The most common form of censoring is right-censoring (Figure 1.2, second row), this occurs when the true survival time is greater than (‘to the right of,’ if you imagine a number line) the observed censoring time. The examples in Section 1.1 are all exhibiting forms of right-censoring. Left-censoring is recorded when the event of interest is less than (‘to the left of’) the observed censoring time. Chapter 3 provides an example of someone telling an interviewer that they started using a phone (the event of interest) before the interview, but they do not remember when. If the time-to-event outcome is “age at first phone use” then a 23-year-old who is using a phone but cannot remember when they started, is left-censored at \(23\) . Often, the censoring event is assumed to be independent of the event of interest (e.g. random drop-out). However, in other cases the event may preclude the observation of the event of interest and is therefore a competing risk (Chapter 4). For example, if an unemployed worker is still looking for a job when the study window closes, the censoring is independent of if/when they would eventually find work. In contrast, finding a part-time job is a competing event as it precludes the primary event (finding full-time employment) and may depend on the same factors (skills, availability, local labour market) that drive the full-time outcome.

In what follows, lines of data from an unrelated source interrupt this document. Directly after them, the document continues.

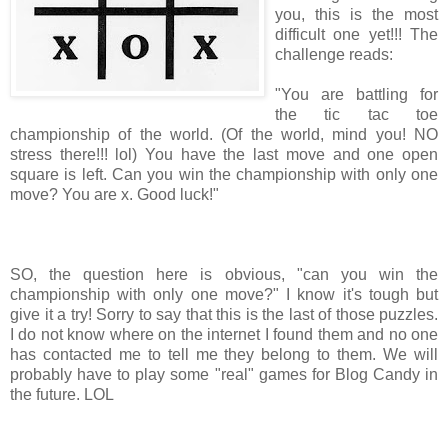
you, this is the most
difficult one yet!!! The
challenge reads:
"You are battling for
the tic tac toe
championship of the world. (Of the world, mind you! NO
stress there!!! lol) You have the last move and one open
square is left. Can you win the championship with only one
move? You are x. Good luck!"
SO, the question here is obvious, "can you win the
championship with only one move?" I know it's tough but
give it a try! Sorry to say that this is the last of those puzzles.
I do not know where on the internet I found them and no one
has contacted me to tell me they belong to them. We will
probably have to play some "real" games for Blog Candy in
the future. LOL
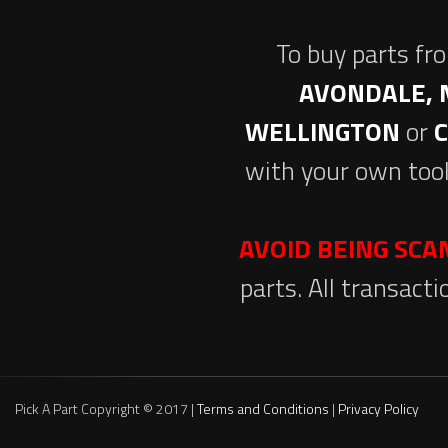
To buy parts fr
AVONDALE, 
WELLINGTON
or
with your own tool
AVOID BEING SC
parts. All transact
Pick A Part Copyright © 2017 |
Terms and Conditions
|
Privacy Policy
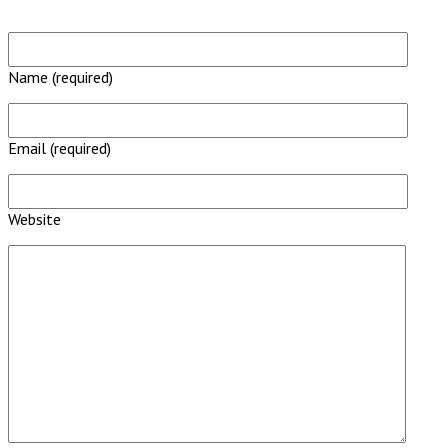
Name (required)
Email (required)
Website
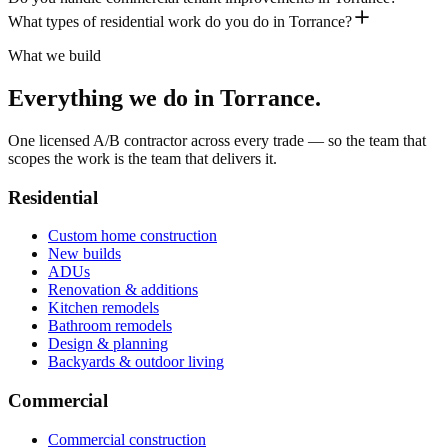
What types of residential work do you do in Torrance?
What we build
Everything we do in
Torrance
.
One licensed A/B contractor across every trade — so the team that
scopes the work is the team that delivers it.
Residential
Custom home construction
New builds
ADUs
Renovation & additions
Kitchen remodels
Bathroom remodels
Design & planning
Backyards & outdoor living
Commercial
Commercial construction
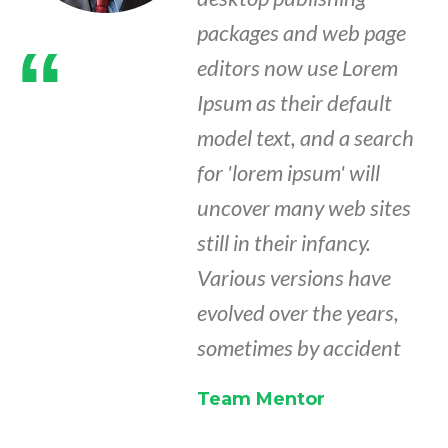
packages and web page
“
editors now use Lorem
Ipsum as their default
model text, and a search
for 'lorem ipsum' will
uncover many web sites
still in their infancy.
Various versions have
evolved over the years,
sometimes by accident
Team Mentor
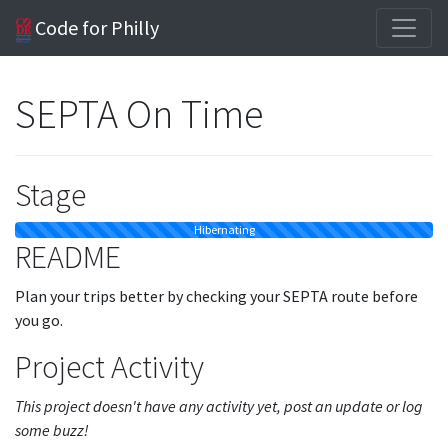
Code for Philly
SEPTA On Time
Stage
Hibernating
README
Plan your trips better by checking your SEPTA route before
you go.
Project Activity
This project doesn't have any activity yet, post an update or log
some buzz!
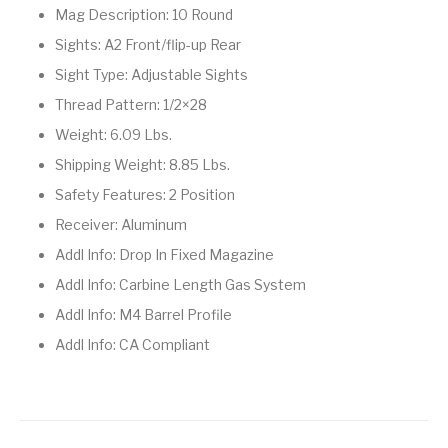
Mag Description: 10 Round
Street Sweeper &
Suppressor
Stocks & Forends
Suppressors
Shotguns
Accessories
Sights: A2 Front/flip-up Rear
Sight Type: Adjustable Sights
Taurus
Taurus Parts
Tavor & Bullpups
Trigger
Thread Pattern: 1/2×28
Trigger – RARE
Triggers &
Weight: 6.09 Lbs.
Triggers
Uncategorized
BREED FRT
Accessories
Shipping Weight: 8.85 Lbs.
Walther
Safety Features: 2 Position
Receiver: Aluminum
Addl Info: Drop In Fixed Magazine
Addl Info: Carbine Length Gas System
Addl Info: M4 Barrel Profile
Addl Info: CA Compliant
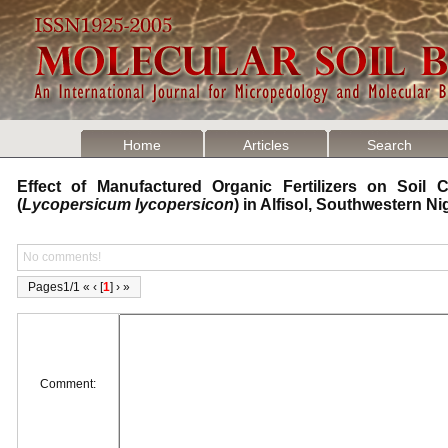
Home
Articles
Search
Effect of Manufactured Organic Fertilizers on Soil 
(
Lycopersicum lycopersicon
) in Alfisol, Southwestern N
No comments!
Pages1/1 « ‹ [
1
] › »
Comment:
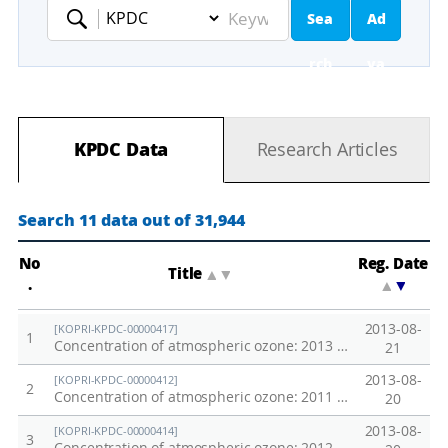
Sea
Ad
Keyword
rch
va
nc
KPDC Data
Research Articles
ed
Se
Search 11 data out of 31,944
ar
No
Reg. Date
Title
▲
▼
.
▲
▼
ch
2013-08-
[KOPRI-KPDC-00000417]
1
Concentration of atmospheric ozone: 2013 Southern Ocean
21
2013-08-
[KOPRI-KPDC-00000412]
2
Concentration of atmospheric ozone: 2011 Southern Ocean
20
2013-08-
[KOPRI-KPDC-00000414]
3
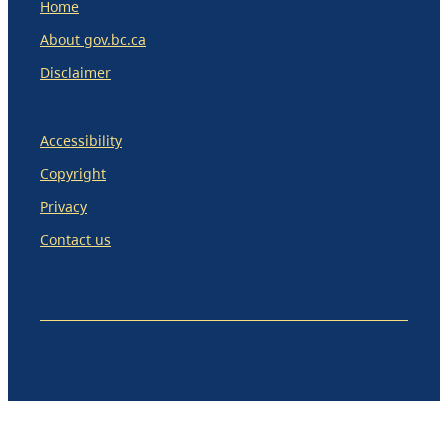
Home
About gov.bc.ca
Disclaimer
Accessibility
Copyright
Privacy
Contact us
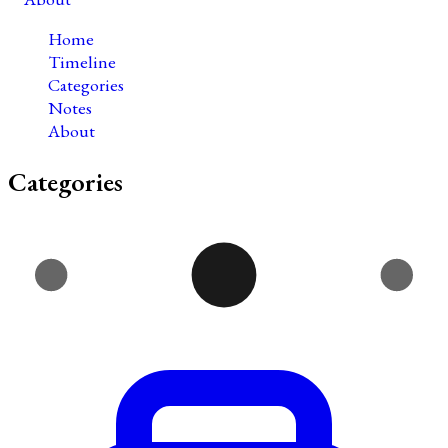
Home
Timeline
Categories
Notes
About
Categories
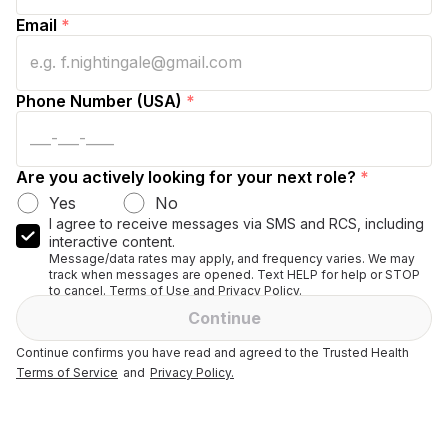
Email
*
Phone Number (USA)
*
Are you actively looking for your next role?
*
Yes
No
I agree to receive messages via SMS and RCS, including
interactive content.
Message/data rates may apply, and frequency varies. We may
track when messages are opened. Text HELP for help or STOP
to cancel. Terms of Use and Privacy Policy.
Continue
Continue confirms you have read and agreed to the Trusted Health
Terms of Service
and
Privacy Policy.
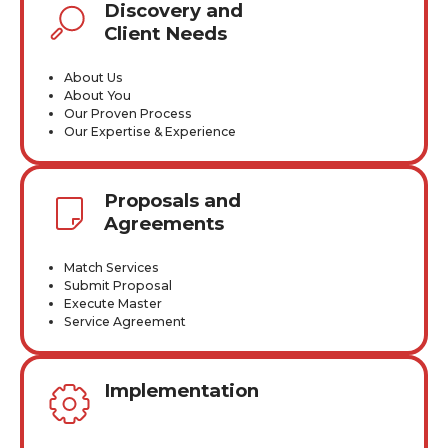
Discovery and
Client Needs
About Us
About You
Our Proven Process
Our Expertise & Experience
Proposals and
Agreements
Match Services
Submit Proposal
Execute Master
Service Agreement
Implementation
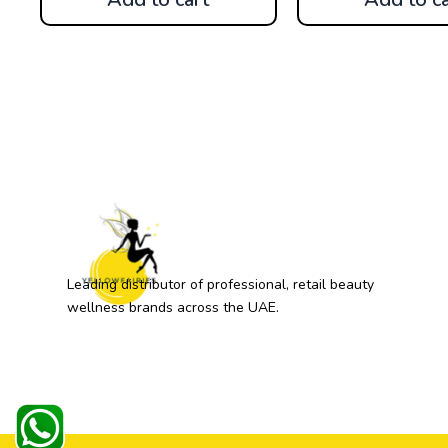
Leading distributor of professional, retail beauty
wellness brands across the UAE.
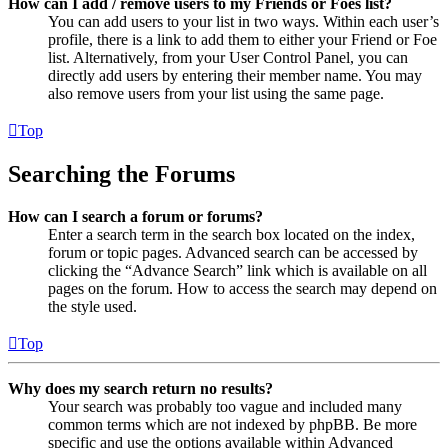
How can I add / remove users to my Friends or Foes list?
You can add users to your list in two ways. Within each user’s
profile, there is a link to add them to either your Friend or Foe
list. Alternatively, from your User Control Panel, you can
directly add users by entering their member name. You may
also remove users from your list using the same page.
Top
Searching the Forums
How can I search a forum or forums?
Enter a search term in the search box located on the index,
forum or topic pages. Advanced search can be accessed by
clicking the “Advance Search” link which is available on all
pages on the forum. How to access the search may depend on
the style used.
Top
Why does my search return no results?
Your search was probably too vague and included many
common terms which are not indexed by phpBB. Be more
specific and use the options available within Advanced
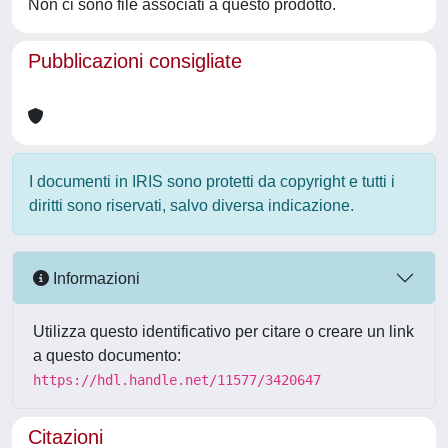
Non ci sono file associati a questo prodotto.
Pubblicazioni consigliate
I documenti in IRIS sono protetti da copyright e tutti i
diritti sono riservati, salvo diversa indicazione.
Informazioni
Utilizza questo identificativo per citare o creare un link
a questo documento:
https://hdl.handle.net/11577/3420647
Citazioni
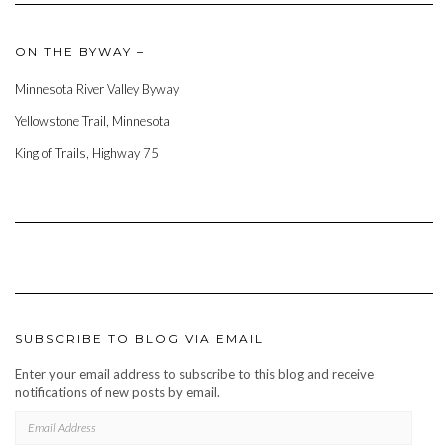
ON THE BYWAY –
Minnesota River Valley Byway
Yellowstone Trail, Minnesota
King of Trails, Highway 75
SUBSCRIBE TO BLOG VIA EMAIL
Enter your email address to subscribe to this blog and receive
notifications of new posts by email.
EMAIL
ADDRESS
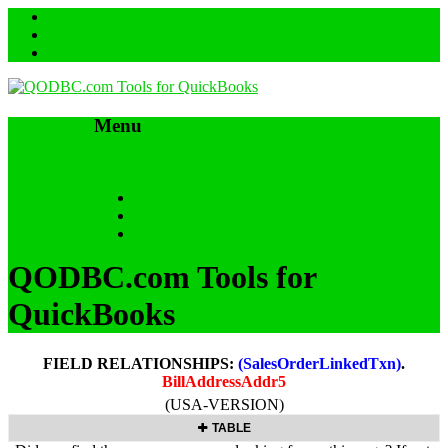
Menu
Skip to content
HOME
SUPPORT & FAQs
Back to QODBC.com
QODBC.com Tools for
QuickBooks
FIELD RELATIONSHIPS:
(SalesOrderLinkedTxn)
.
BillAddressAddr5
(USA-VERSION)
TABLE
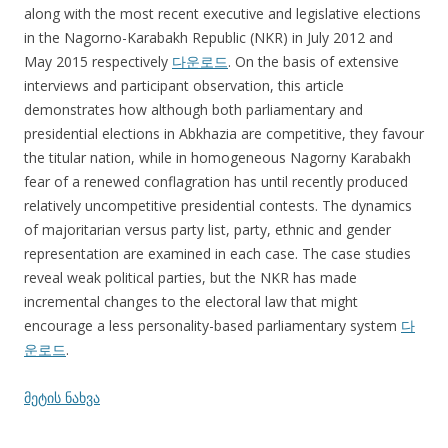
along with the most recent executive and legislative elections
in the Nagorno-Karabakh Republic (NKR) in July 2012 and
May 2015 respectively
다운로드
. On the basis of extensive
interviews and participant observation, this article
demonstrates how although both parliamentary and
presidential elections in Abkhazia are competitive, they favour
the titular nation, while in homogeneous Nagorny Karabakh
fear of a renewed conflagration has until recently produced
relatively uncompetitive presidential contests. The dynamics
of majoritarian versus party list, party, ethnic and gender
representation are examined in each case. The case studies
reveal weak political parties, but the NKR has made
incremental changes to the electoral law that might
encourage a less personality-based parliamentary system
다
운로드
.
მეტის ნახვა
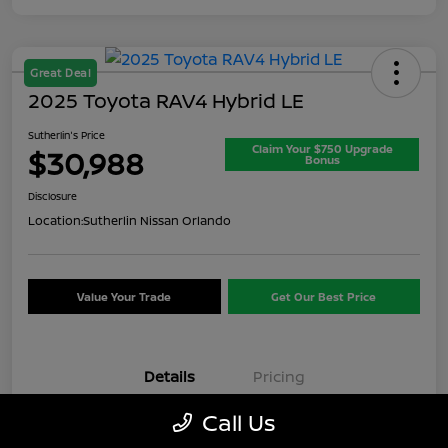
Great Deal
2025 Toyota RAV4 Hybrid LE
Sutherlin's Price
Claim Your $750 Upgrade
$30,988
Bonus
Disclosure
Location:
Sutherlin Nissan Orlando
Value Your Trade
Get Our Best Price
Details
Pricing
Call Us
VIN
JTMMWRFV7SD347621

Left-truncation is the more common form of truncation and involves data before the truncation time being excluded. Left-censoring occurs because the event of interest has already happened but not known when. Left-truncation happens when subjects experience the event before meeting the inclusion criteria and thus never entered the study at all. That truncation times affect enrollment into a study (sampling bias) whereas censoring affects outcome observation.
As a concrete example, consider a study on time until death in patients diagnosed with tuberculosis (TB), where enrolment is open to anyone with a TB diagnosis, including patients diagnosed before the study opened. Left-truncation arises if patients die between their diagnosis and the study start, they are never observed and are absent from the data (Figure 1.2, fourth row). Those who do survive to the study start will enter with a known gap between diagnosis and enrolment but their outcome time is only calculated from the time at which they enter the study (Figure 1.2, third row). Late entry of observed patients and the invisible absence of those who died too early, are both consequences of the same left-truncation structure and can be handled by the same remedy: adjusting the risk set so that patient \(i\) only contributes from their enrolment time onward, not from time zero. Ignoring this and treating enrolment as the time origin compresses apparent survival times and biases the sample; a patient diagnosed two years before study start but dying one year into the study has a true survival of three years, not one. Left-truncation also underlies related phenomena: selection bias when the pre-entry period is unobservable, for example, miscarriages that occur before pregnancy awareness; and immortal time bias where group membership is determined only after a period of guaranteed survival, for example, if study entry depends on receiving a medical treatment that can only be given three years after diagnosis (Figure 1.2, fifth row). Methods for handling left-truncation, and the detailed treatment of selection and immortal-time biases, are developed in Chapter 3.
The first part of this book will formally introduce and develop these concepts further.